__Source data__
◆ ◆ ◆ ◆ ◆
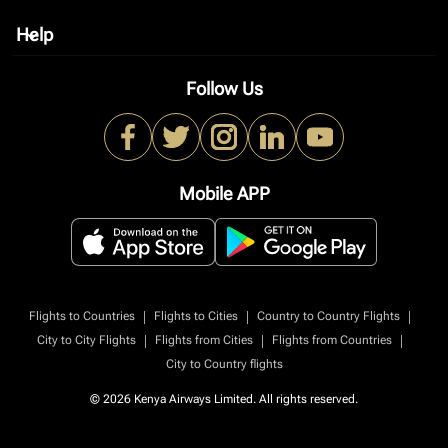
Help
keyboard_arrow_down
Follow Us
Mobile APP
|
|
|
Flights to Countries
Flights to Cities
Country to Country Flights
|
|
|
City to City Flights
Flights from Cities
Flights from Countries
City to Country flights
© 2026 Kenya Airways Limited. All rights reserved.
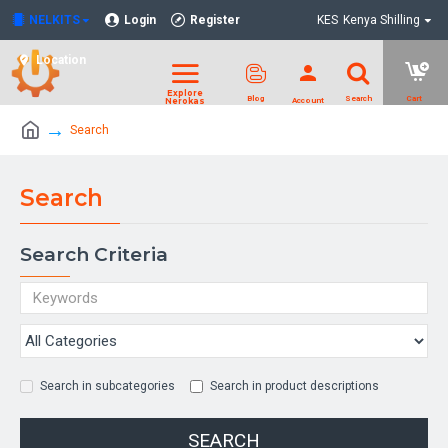
NELKITS
Login
Register
KES
Kenya Shilling
Location
Search
Search
Search Criteria
Search in subcategories
Search in product descriptions
SEARCH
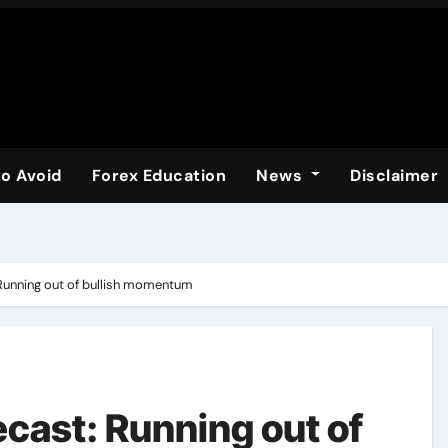
to Avoid
Forex Education
News
Disclaimer
: Running out of bullish momentum
recast: Running out of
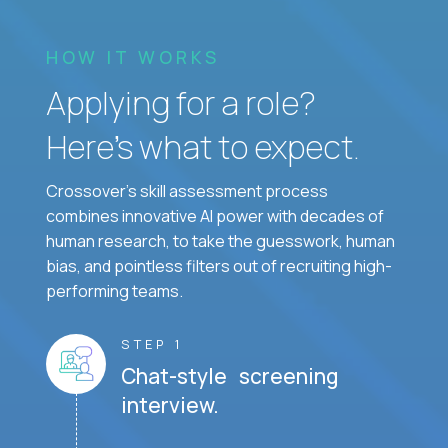
HOW IT WORKS
Applying for a role?
Here’s what to expect.
Crossover's skill assessment process
combines innovative AI power with decades of
human research, to take the guesswork, human
bias, and pointless filters out of recruiting high-
performing teams.
STEP 1
Chat-style screening
interview.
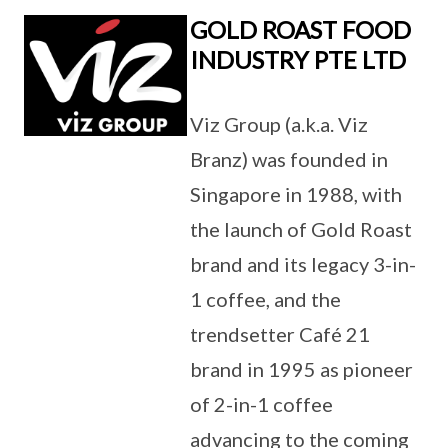
GOLD ROAST FOOD
INDUSTRY PTE LTD
Viz Group (a.k.a. Viz
Branz) was founded in
Singapore in 1988, with
the launch of Gold Roast
brand and its legacy 3-in-
1 coffee, and the
trendsetter Café 21
brand in 1995 as pioneer
of 2-in-1 coffee
advancing to the coming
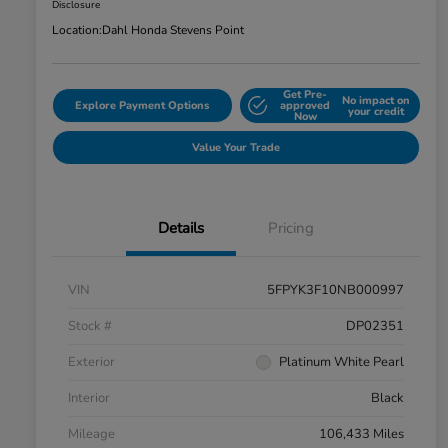
Disclosure
Location:
Dahl Honda Stevens Point
Get Pre-
No impact on
Explore Payment Options
approved
your credit
Now
Value Your Trade
Details
Pricing
VIN
5FPYK3F10NB000997
Stock #
DP02351
Exterior
Platinum White Pearl
Interior
Black
Mileage
106,433 Miles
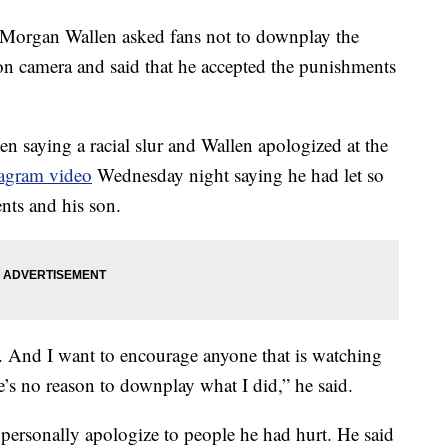
rgan Wallen asked fans not to downplay the
on camera and said that he accepted the punishments
n saying a racial slur and Wallen apologized at the
tagram video
Wednesday night saying he had let so
nts and his son.
. And I want to encourage anyone that is watching
e’s no reason to downplay what I did,” he said.
 personally apologize to people he had hurt. He said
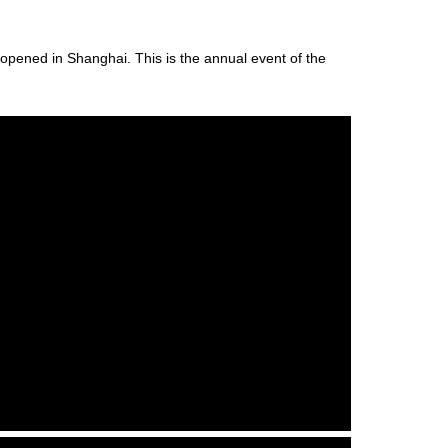
opened in Shanghai. This is the annual event of the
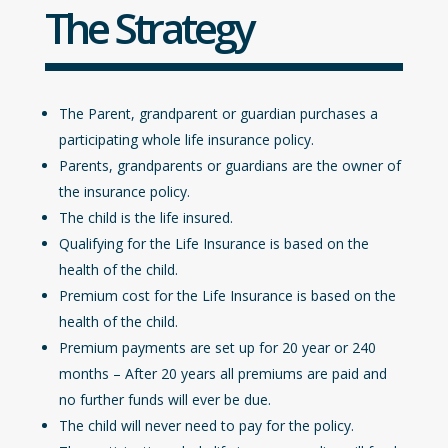
The Strategy
The Parent, grandparent or guardian purchases a
participating whole life insurance policy.
Parents, grandparents or guardians are the owner of
the insurance policy.
The child is the life insured.
Qualifying for the Life Insurance is based on the
health of the child.
Premium cost for the Life Insurance is based on the
health of the child.
Premium payments are set up for 20 year or 240
months – After 20 years all premiums are paid and
no further funds will ever be due.
The child will never need to pay for the policy.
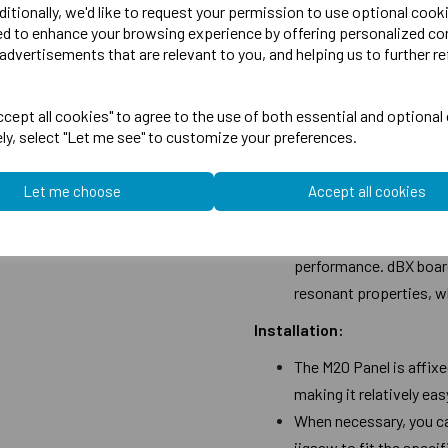
ditionally, we'd like to request your permission to use optional cook
The M20 insulation, wh
ed to enhance your browsing experience by offering personalized co
advertisements that are relevant to you, and helping us to further re
a performance exceedi
requirements outlined i
effectiveness in reduc
cept all cookies" to agree to the use of both essential and optional
ely, select "Let me see" to customize your preferences.
Upgrade Options:
The system offers upgr
Let me choose
Accept all cookies
soundproofing. By incor
addressing low-freque
performance. dBX board
resonant properties, w
Installation:
The M20 Panel is affix
making it relatively easy
When necessary, you can
jigsaw to fit the speci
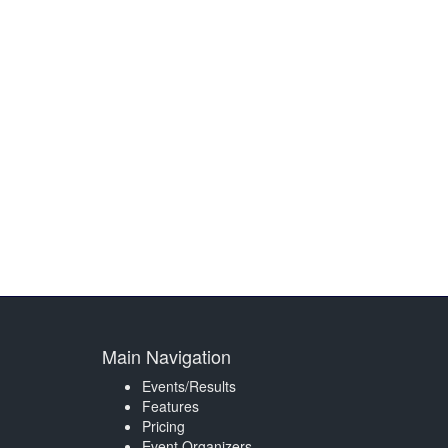
Main Navigation
Events/Results
Features
Pricing
Event Organizers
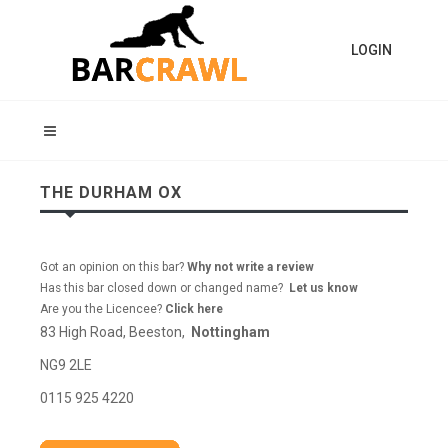
LOGIN
THE DURHAM OX
Got an opinion on this bar?
Why not write a review
Has this bar closed down or changed name?
Let us know
Are you the Licencee?
Click here
83 High Road, Beeston,
Nottingham
NG9 2LE
0115 925 4220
◆ ◆ ◆ ◆ ◆
__The task__
Reproduce the text of all the material above without the pictures, substituting "Rates" for "Pricing" wherever it occurs and keeping everything else unchanged.

__Solution__
Help
keyboard_arrow_down
Follow Us
Mobile APP
|
|
|
Flights to Countries
Flights to Cities
Country to Country Flights
|
|
|
City to City Flights
Flights from Cities
Flights from Countries
City to Country flights
© 2026 Kenya Airways Limited. All rights reserved.
NELKITS
Login
Register
KES
Kenya Shilling
Location
Search
Search
Search Criteria
Search in subcategories
Search in product descriptions
SEARCH
to Avoid
Forex Education
News
Disclaimer
: Running out of bullish momentum
recast: Running out of
HOW IT WORKS
Applying for a role?
Here’s what to expect.
Crossover's skill assessment process
combines innovative AI power with decades of
human research, to take the guesswork, human
bias, and pointless filters out of recruiting high-
performing teams.
STEP 1
Chat-style screening
interview.
GOLD ROAST FOOD
INDUSTRY PTE LTD
Viz Group (a.k.a. Viz
Branz) was founded in
Singapore in 1988, with
the launch of Gold Roast
brand and its legacy 3-in-
1 coffee, and the
trendsetter Café 21
brand in 1995 as pioneer
of 2-in-1 coffee
advancing to the coming
Disclosure
Location:
Dahl Honda Stevens Point
Get Pre-
No impact on
Explore Payment Options
approved
your credit
Now
Value Your Trade
Details
Rates
VIN
5FPYK3F10NB000997
Stock #
DP02351
Exterior
Platinum White Pearl
Interior
Black
Mileage
106,433 Miles
rgan Wallen asked fans not to downplay the
on camera and said that he accepted the punishments
n saying a racial slur and Wallen apologized at the
tagram video
Wednesday night saying he had let so
nts and his son.
. And I want to encourage anyone that is watching
e’s no reason to downplay what I did,” he said.
 personally apologize to people he had hurt. He said
opened in Shanghai. This is the annual event of the
The Strategy
The Parent, grandparent or guardian purchases a
participating whole life insurance policy.
Parents, grandparents or guardians are the owner of
the insurance policy.
The child is the life insured.
Qualifying for the Life Insurance is based on the
health of the child.
Premium cost for the Life Insurance is based on the
health of the child.
Premium payments are set up for 20 year or 240
months – After 20 years all premiums are paid and
no further funds will ever be due.
The child will never need to pay for the policy.
ditionally, we'd like to request your permission to use optional cook
The M20 insulation, wh
ed to enhance your browsing experience by offering personalized co
advertisements that are relevant to you, and helping us to further re
a performance exceedi
requirements outlined i
effectiveness in reduc
cept all cookies" to agree to the use of both essential and optional
ely, select "Let me see" to customize your preferences.
Upgrade Options:
The system offers upgr
Let me choose
Accept all cookies
soundproofing. By incor
addressing low-freque
performance. dBX board
resonant properties, w
Installation:
The M20 Panel is affix
making it relatively easy
When necessary, you can
jigsaw to fit the speci
Main Navigation
Events/Results
Features
Rates
Event Organizers
LOGIN
THE DURHAM OX
Got an opinion on this bar?
Why not write a review
Has this bar closed down or changed name?
Let us know
Are you the Licencee?
Click here
83 High Road, Beeston,
Nottingham
NG9 2LE
0115 925 4220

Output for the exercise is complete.